PROPÓSITO + APRENDIZADO = AMITIÉ
O aprendizado que as empreendedoras adquiriram ao longo dos anos ajudou na percepção do momento certo de crescer. O planejamento de uma vinícola própria após apenas dois anos de atuação, ainda em meio à pandemia, pode parecer estranho para alguns, mas elas acreditam que essa é a hora. “Nossa marca já estava presente em mais de 1.000 pontos de venda”, diz Andreia. “Também começamos a mandar nossos vinhos para os concursos internacionais para reforçar a imagem da nossa marca. Da ‘Revista Decanter’ nós ganhamos a maior pontuação brasileira do concurso.”
Com cerca de 30 medalhas ganhas em premiações internacionais, só faltava uma coisa para que as empreendedoras dormissem em paz: tangibilizar a empresa. “Decidimos comprar esse terreno no Vale dos Vinhedos e estruturar nosso próprio espaço porque, assim, podemos oferecer experiências marcantes. As pessoas vão embora levando a marca no coração”, explica Juciane.
A partir de um investimento de R$ 3 milhões, o projeto assinado pela arquiteta Vanja Hertcert vai representar um grande passo de credibilização da marca no mercado nacional. Com mais de 2.000 metros quadrados, o espaço contará com uma grande plantação, área de degustação, bar, loja e um local para gastronomia – que ainda não está completamente estruturado. Tudo isso, claro, para fazer com que as pessoas mergulhem no mundo Amitié e conheçam opções inovadoras de vinhos e espumantes.
“O espumante Amitié Nature Tradicional, por exemplo, é o nosso maior sucesso de vendas. Além de ser um produto de qualidade diferenciada, sua tampa tem um pingente que vira colar. Isso surpreende e agrada às pessoas, que podem degustar e ganhar um novo acessório”, conta Andreia. Com 16 produtos no portfólio, algumas outras garrafas, seguindo a mesma proposta de inovação, possuem marcadores de taças. “Fazer algo diferente é uma forma de se destacar. As pessoas querem novidades”, ressalta a empreendedora.

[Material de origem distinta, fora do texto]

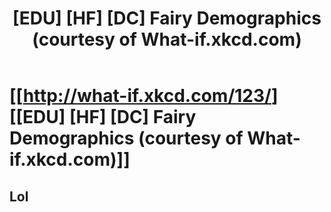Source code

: #+TITLE: [EDU] [HF] [DC] Fairy Demographics (courtesy of What-if.xkcd.com)

* [[http://what-if.xkcd.com/123/][[EDU] [HF] [DC] Fairy Demographics (courtesy of What-if.xkcd.com)]]
:PROPERTIES:
:Author: CalebJohnsn
:Score: 13
:DateUnix: 1420245300.0
:DateShort: 2015-Jan-03
:END:

** Lol
:PROPERTIES:
:Author: libertarian_reddit
:Score: 1
:DateUnix: 1420300711.0
:DateShort: 2015-Jan-03
:END:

E é pensando nessa aprovação do público brasileiro que as fundadoras da marca esperam dobrar o número de consumidores em 2021 – algo que revelam estar conseguindo. Para elas, o segredo é fazer tudo com carinho e cautela, desde a qualificação da uva até o nível de acidez no processo residual. “Tudo faz diferença”, diz Andreia. “Também é preciso ter paciência, já que o desenvolvimento de um novo produto é um caminho lento. Iniciamos algumas produções este ano que serão lançadas apenas no ano que vem. Temos algumas garrafas vinificando para serem lançadas apenas daqui a dois anos”, completa Juciane. “No mundo do vinho, estamos sempre olhando para frente.”

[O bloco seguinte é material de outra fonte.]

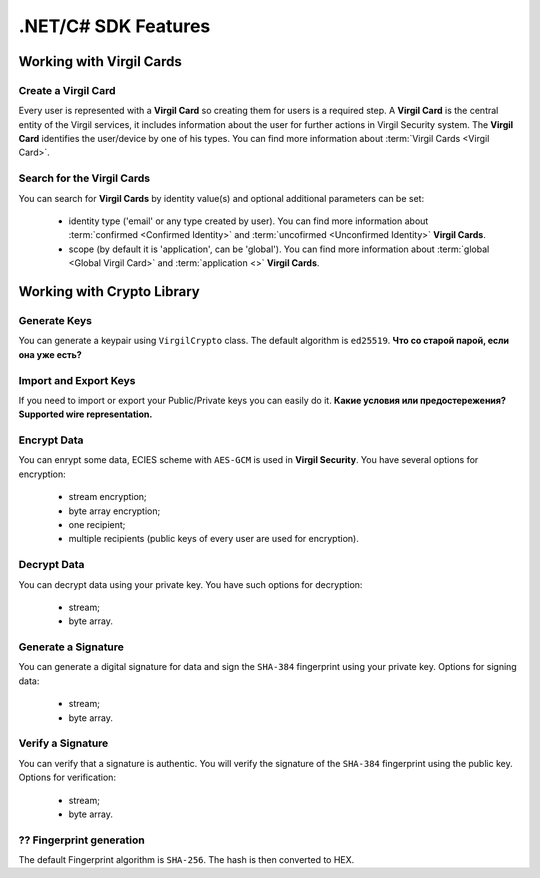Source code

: ####################
.NET/C# SDK Features
####################

Working with Virgil Cards
=========================

Create a Virgil Card
----------------------

Every user is represented with a **Virgil Card** so creating them for users is a required step. A **Virgil Card** is the central entity of the Virgil services, it includes information about the user for further actions in Virgil Security system. The **Virgil Card** identifies the user/device by one of his types. You can find more information about :term:`Virgil Cards <Virgil Card>`.

Search for the Virgil Cards
---------------------------

You can search for **Virgil Cards** by identity value(s) and optional additional parameters can be set:

	- identity type ('email' or any type created by user). You can find more information about :term:`confirmed <Confirmed Identity>` and :term:`uncofirmed <Unconfirmed Identity>` **Virgil Cards**.
	- scope (by default it is 'application', can be 'global'). You can find more information about :term:`global <Global Virgil Card>` and :term:`application <>` **Virgil Cards**.

Working with Crypto Library
===========================

Generate Keys
-------------

You can generate a keypair using ``VirgilCrypto`` class. The default algorithm is ``ed25519``. **Что со старой парой, если она уже есть?**

Import and Export Keys
----------------------

If you need to import or export your Public/Private keys you can easily do it. **Какие условия или предостережения? Supported wire representation.**

Encrypt Data
------------

You can enrypt some data, ECIES scheme with ``AES-GCM`` is used in **Virgil Security**. You have several options for encryption:

	- stream encryption;
	- byte array encryption;
	- one recipient;
	- multiple recipients (public keys of every user are used for encryption).

Decrypt Data
------------

You can decrypt data using your private key. You have such options for decryption: 

	- stream;
	- byte array.

Generate a Signature
--------------------

You can generate a digital signature for data and sign the ``SHA-384`` fingerprint using your private key. Options for signing data:

	- stream;
	- byte array.

Verify a Signature
------------------

You can verify that a signature is authentic. You will verify the signature of the ``SHA-384`` fingerprint using the public key. Options for verification:

	- stream;
	- byte array.

?? Fingerprint generation
-------------------------

The default Fingerprint algorithm is ``SHA-256``. The hash is then converted to HEX.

Assim, com foco no futuro, as empreendedoras aguardam ansiosamente o lançamento da vinícola e vislumbram um mercado ainda mais favorável no ano que vem. A data de inauguração, mais do que um simples dia no calendário, está marcada para 8 de março de 2022, Dia Internacional da Mulher. “Sempre fomos muito batalhadoras e, por mais que esse seja um mercado muito masculino, acreditamos que o limite está em nós mesmas”, destaca Andreia, que busca passar essa mensagem para outras mulheres. “Nosso objetivo é continuar crescendo cada vez mais, no mundo inteiro”, finaliza.